Attorney General Janet Reno said, "This settlement will open new markets abroad for American businesses exporting high-tech services, and thereby create additional well paying jobs for highly skilled American workers and professionals here at home.

"It demonstrates the Department's determination to use its antitrust enforcement powers in appropriate circumstances to preserve the ability of American enterprises to compete on fair terms in international markets for U.S. export business," she added.

As a result of the proposed settlement, U.S. firms will be able to compete for the 50 new float glass plants expected to be built. This will result in an estimated increase in export revenues of between $150 million and $1.25 billion over the next six years, the Department said.

In the settlement, Pilkington agreed to end its restraints on U.S. companies, both in the U.S. and overseas, and to end its restraints on foreign companies who would sell the technology in the U.S. Pilkington also agreed not to engage in unlawful monopolistic conduct in the future.

The proposed consent decree also prohibits, except in specific narrow circumstances, Pilkington from asserting claims of proprietary rights to float glass technology against non-licensees that are domiciled or incorporated in the U.S.

Specifically exempted from the proposed consent decree's injunctive provisions is Pilkington's lawful use of any current or future patent rights.
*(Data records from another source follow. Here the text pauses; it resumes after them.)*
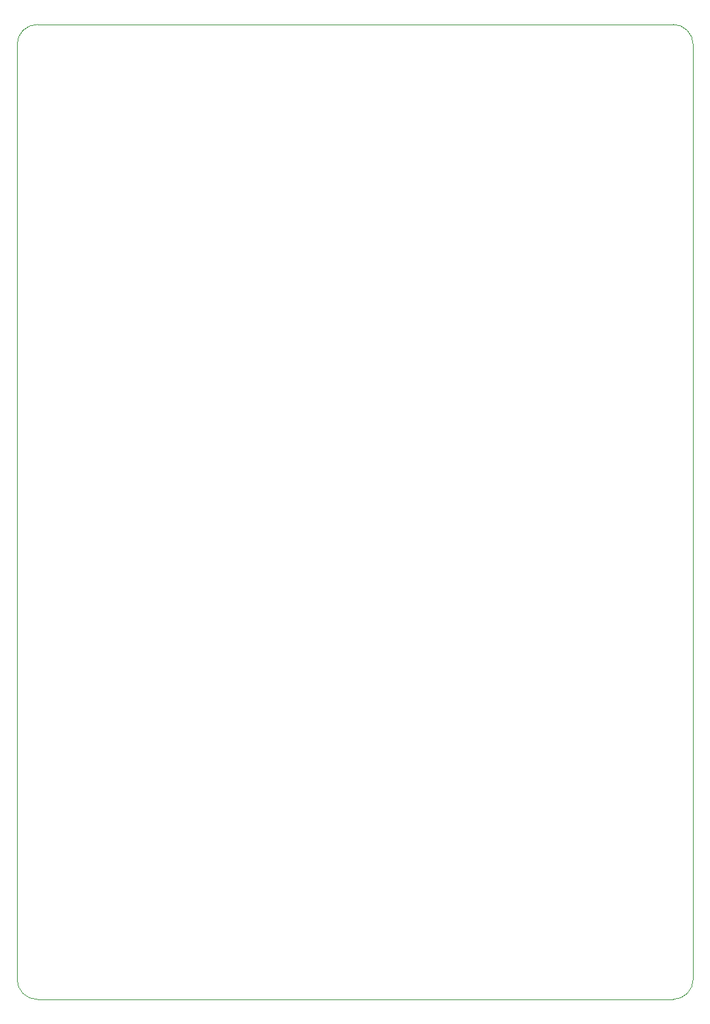
<source format=gbr>
%TF.GenerationSoftware,KiCad,Pcbnew,(5.1.6)-1*%
%TF.CreationDate,2020-07-15T15:55:53-05:00*%
%TF.ProjectId,deco-pad-v1,6465636f-2d70-4616-942d-76312e6b6963,rev?*%
%TF.SameCoordinates,Original*%
%TF.FileFunction,Profile,NP*%
%FSLAX46Y46*%
G04 Gerber Fmt 4.6, Leading zero omitted, Abs format (unit mm)*
G04 Created by KiCad (PCBNEW (5.1.6)-1) date 2020-07-15 15:55:53*
%MOMM*%
%LPD*%
G01*
G04 APERTURE LIST*
%TA.AperFunction,Profile*%
%ADD10C,0.050000*%
%TD*%
G04 APERTURE END LIST*
D10*
X45000000Y-43500000D02*
G75*
G02*
X47500000Y-41000000I2500000J0D01*
G01*
X47500000Y-162000000D02*
G75*
G02*
X45000000Y-159500000I0J2500000D01*
G01*
X129000000Y-159500000D02*
G75*
G02*
X126500000Y-162000000I-2500000J0D01*
G01*
X126500000Y-41000000D02*
G75*
G02*
X129000000Y-43500000I0J-2500000D01*
G01*
X45000000Y-43500000D02*
X45000000Y-159500000D01*
X126500000Y-41000000D02*
X47500000Y-41000000D01*
X129000000Y-159500000D02*
X129000000Y-43500000D01*
X47500000Y-162000000D02*
X126500000Y-162000000D01*
M02*

</source>
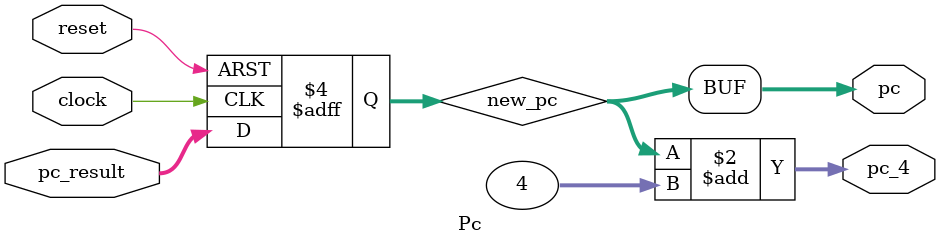
<source format=v>
`timescale 1ns / 1ps
module Pc(
    input                                               clock   ,
    input                                               reset   ,
    input           [31:0]                              pc_result   ,
    output          [31:0]                              pc  ,
    output          [31:0]                              pc_4    
    );

    reg             [31:0]                              new_pc  ;

    initial begin
        new_pc = 32'h0040024;
        //qtspim start from 0040024
    end

    always @(posedge clock or posedge reset) begin
        if(reset) begin
            new_pc = 32'h0040024;
        end
        else begin
            new_pc = pc_result;
        end
    end

    assign pc_4 = pc + 4;
    assign pc = new_pc;

endmodule

</source>
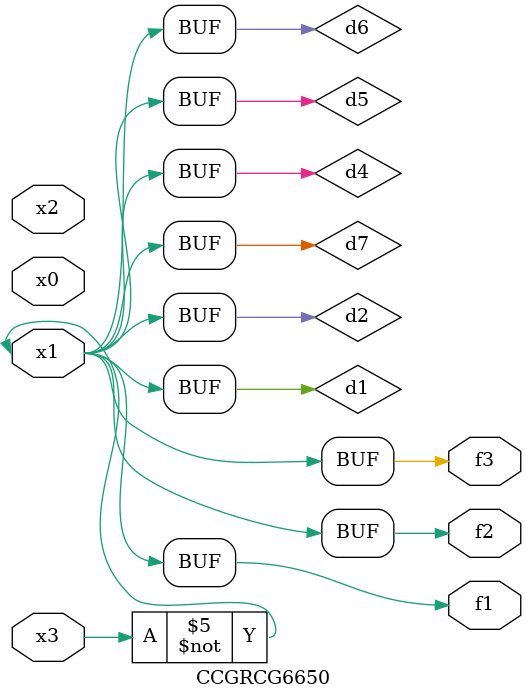
<source format=v>
module CCGRCG6650(
	input x0, x1, x2, x3,
	output f1, f2, f3
);

	wire d1, d2, d3, d4, d5, d6, d7;

	not (d1, x3);
	buf (d2, x1);
	xnor (d3, d1, d2);
	nor (d4, d1);
	buf (d5, d1, d2);
	buf (d6, d4, d5);
	nand (d7, d4);
	assign f1 = d6;
	assign f2 = d7;
	assign f3 = d6;
endmodule

</source>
Also, the company would not be prevented from asserting claims of confidentiality to specific float glass technology that qualifies under applicable law as trade secrets.

Robert E. Litan, Deputy Assistant Attorney General in the Antitrust Division, said, "The Division strongly supports intellectual property rights. Those rights can provide important incentives to innovate. We will not, however, turn a blind eye toward abusive intellectual property arrangements that reduce incentives to innovate."

The 1992 policy change came about after a Department review of antitrust enforcement policy on export restraints. The policy change superseded "footnote 159" in the Department's 1988 Antitrust Enforcement Guidelines for International Operations that said that the Department would pursue a policy of refraining from challenges to anticompetitive conduct in foreign markets unless there was direct harm to U.S. consumers regardless of the impact on U.S. export trade. The Department said in 1992, that it would return to enforcement policy that had been followed for many years prior to 1988.

The suit was handled by attorneys in the Antitrust Division's Professions and Intellectual Property Section and Division economists.

Float glass technology is used in manufacturing most of the world's flat glass. Annual domestic shipments of float glass, total approximately $3 billion. The world-wide annual total is about ยง15 billion. Flat glass is used mainly for windows and architectural panels by the construction industry, and for windshields and side and rear windows by the automobile industry.

As required by the Tunney Act, the proposed consent decree will be published in the Federal Register, together with the Department's competitive impact statement, and any person may comment on the proposed decree. Written comments may be submitted to Gail Kursh, Chief, Professions and Intellectual Property Section, Antitrust Division, U.S. Department of Justice, Room 9903, 555 Fourth Street, N.W., Washington, D.C. 20001 (202-307-5799).